--- STORED DATA ---
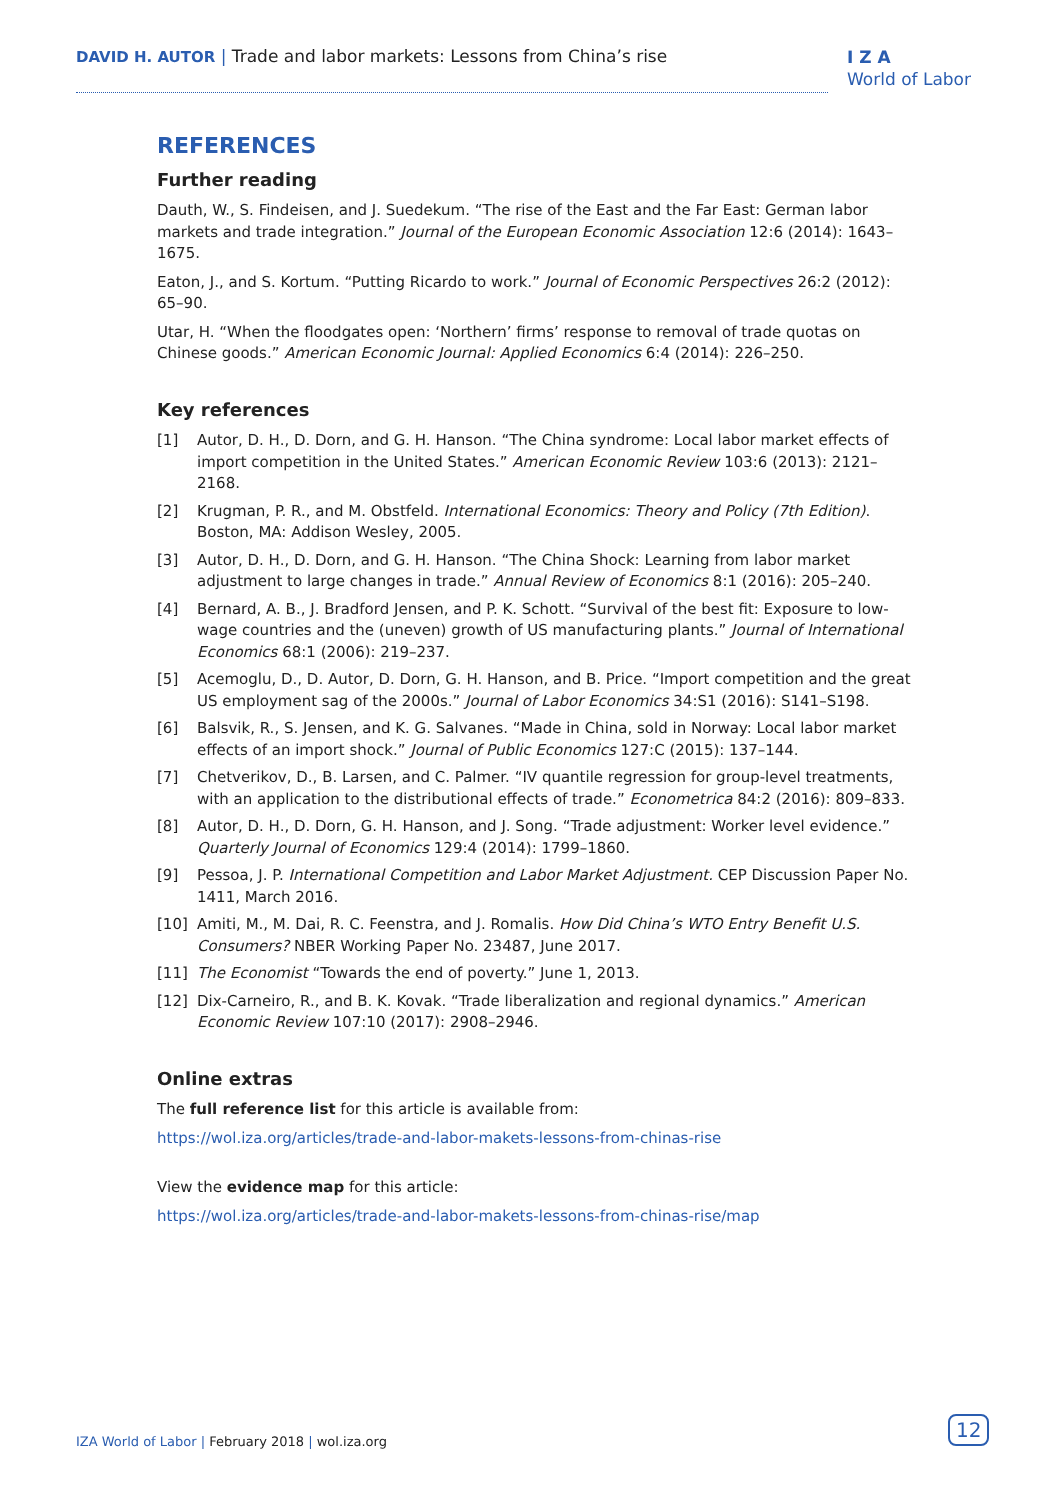DAVID H. AUTOR | Trade and labor markets: Lessons from China’s rise
I Z A
World of Labor
REFERENCES
Further reading
Dauth, W., S. Findeisen, and J. Suedekum. “The rise of the East and the Far East: German labor markets and trade integration.” Journal of the European Economic Association 12:6 (2014): 1643–1675.
Eaton, J., and S. Kortum. “Putting Ricardo to work.” Journal of Economic Perspectives 26:2 (2012): 65–90.
Utar, H. “When the floodgates open: ‘Northern’ firms’ response to removal of trade quotas on Chinese goods.” American Economic Journal: Applied Economics 6:4 (2014): 226–250.
Key references
[1] Autor, D. H., D. Dorn, and G. H. Hanson. “The China syndrome: Local labor market effects of import competition in the United States.” American Economic Review 103:6 (2013): 2121–2168.
[2] Krugman, P. R., and M. Obstfeld. International Economics: Theory and Policy (7th Edition). Boston, MA: Addison Wesley, 2005.
[3] Autor, D. H., D. Dorn, and G. H. Hanson. “The China Shock: Learning from labor market adjustment to large changes in trade.” Annual Review of Economics 8:1 (2016): 205–240.
[4] Bernard, A. B., J. Bradford Jensen, and P. K. Schott. “Survival of the best fit: Exposure to low-wage countries and the (uneven) growth of US manufacturing plants.” Journal of International Economics 68:1 (2006): 219–237.
[5] Acemoglu, D., D. Autor, D. Dorn, G. H. Hanson, and B. Price. “Import competition and the great US employment sag of the 2000s.” Journal of Labor Economics 34:S1 (2016): S141–S198.
[6] Balsvik, R., S. Jensen, and K. G. Salvanes. “Made in China, sold in Norway: Local labor market effects of an import shock.” Journal of Public Economics 127:C (2015): 137–144.
[7] Chetverikov, D., B. Larsen, and C. Palmer. “IV quantile regression for group-level treatments, with an application to the distributional effects of trade.” Econometrica 84:2 (2016): 809–833.
[8] Autor, D. H., D. Dorn, G. H. Hanson, and J. Song. “Trade adjustment: Worker level evidence.” Quarterly Journal of Economics 129:4 (2014): 1799–1860.
[9] Pessoa, J. P. International Competition and Labor Market Adjustment. CEP Discussion Paper No. 1411, March 2016.
[10] Amiti, M., M. Dai, R. C. Feenstra, and J. Romalis. How Did China’s WTO Entry Benefit U.S. Consumers? NBER Working Paper No. 23487, June 2017.
[11] The Economist “Towards the end of poverty.” June 1, 2013.
[12] Dix-Carneiro, R., and B. K. Kovak. “Trade liberalization and regional dynamics.” American Economic Review 107:10 (2017): 2908–2946.
Online extras
The full reference list for this article is available from:
https://wol.iza.org/articles/trade-and-labor-makets-lessons-from-chinas-rise
View the evidence map for this article:
https://wol.iza.org/articles/trade-and-labor-makets-lessons-from-chinas-rise/map
IZA World of Labor | February 2018 | wol.iza.org
12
---
Transcribe each line of the material above verbatim, but do not include the images.

**OUTPUT OF THE EXERCISE:**
DAVID H. AUTOR | Trade and labor markets: Lessons from China’s rise
I Z A
World of Labor
REFERENCES
Further reading
Dauth, W., S. Findeisen, and J. Suedekum. “The rise of the East and the Far East: German labor markets and trade integration.” Journal of the European Economic Association 12:6 (2014): 1643–1675.
Eaton, J., and S. Kortum. “Putting Ricardo to work.” Journal of Economic Perspectives 26:2 (2012): 65–90.
Utar, H. “When the floodgates open: ‘Northern’ firms’ response to removal of trade quotas on Chinese goods.” American Economic Journal: Applied Economics 6:4 (2014): 226–250.
Key references
[1] Autor, D. H., D. Dorn, and G. H. Hanson. “The China syndrome: Local labor market effects of import competition in the United States.” American Economic Review 103:6 (2013): 2121–2168.
[2] Krugman, P. R., and M. Obstfeld. International Economics: Theory and Policy (7th Edition). Boston, MA: Addison Wesley, 2005.
[3] Autor, D. H., D. Dorn, and G. H. Hanson. “The China Shock: Learning from labor market adjustment to large changes in trade.” Annual Review of Economics 8:1 (2016): 205–240.
[4] Bernard, A. B., J. Bradford Jensen, and P. K. Schott. “Survival of the best fit: Exposure to low-wage countries and the (uneven) growth of US manufacturing plants.” Journal of International Economics 68:1 (2006): 219–237.
[5] Acemoglu, D., D. Autor, D. Dorn, G. H. Hanson, and B. Price. “Import competition and the great US employment sag of the 2000s.” Journal of Labor Economics 34:S1 (2016): S141–S198.
[6] Balsvik, R., S. Jensen, and K. G. Salvanes. “Made in China, sold in Norway: Local labor market effects of an import shock.” Journal of Public Economics 127:C (2015): 137–144.
[7] Chetverikov, D., B. Larsen, and C. Palmer. “IV quantile regression for group-level treatments, with an application to the distributional effects of trade.” Econometrica 84:2 (2016): 809–833.
[8] Autor, D. H., D. Dorn, G. H. Hanson, and J. Song. “Trade adjustment: Worker level evidence.” Quarterly Journal of Economics 129:4 (2014): 1799–1860.
[9] Pessoa, J. P. International Competition and Labor Market Adjustment. CEP Discussion Paper No. 1411, March 2016.
[10] Amiti, M., M. Dai, R. C. Feenstra, and J. Romalis. How Did China’s WTO Entry Benefit U.S. Consumers? NBER Working Paper No. 23487, June 2017.
[11] The Economist “Towards the end of poverty.” June 1, 2013.
[12] Dix-Carneiro, R., and B. K. Kovak. “Trade liberalization and regional dynamics.” American Economic Review 107:10 (2017): 2908–2946.
Online extras
The full reference list for this article is available from:
https://wol.iza.org/articles/trade-and-labor-makets-lessons-from-chinas-rise
View the evidence map for this article:
https://wol.iza.org/articles/trade-and-labor-makets-lessons-from-chinas-rise/map
IZA World of Labor | February 2018 | wol.iza.org
12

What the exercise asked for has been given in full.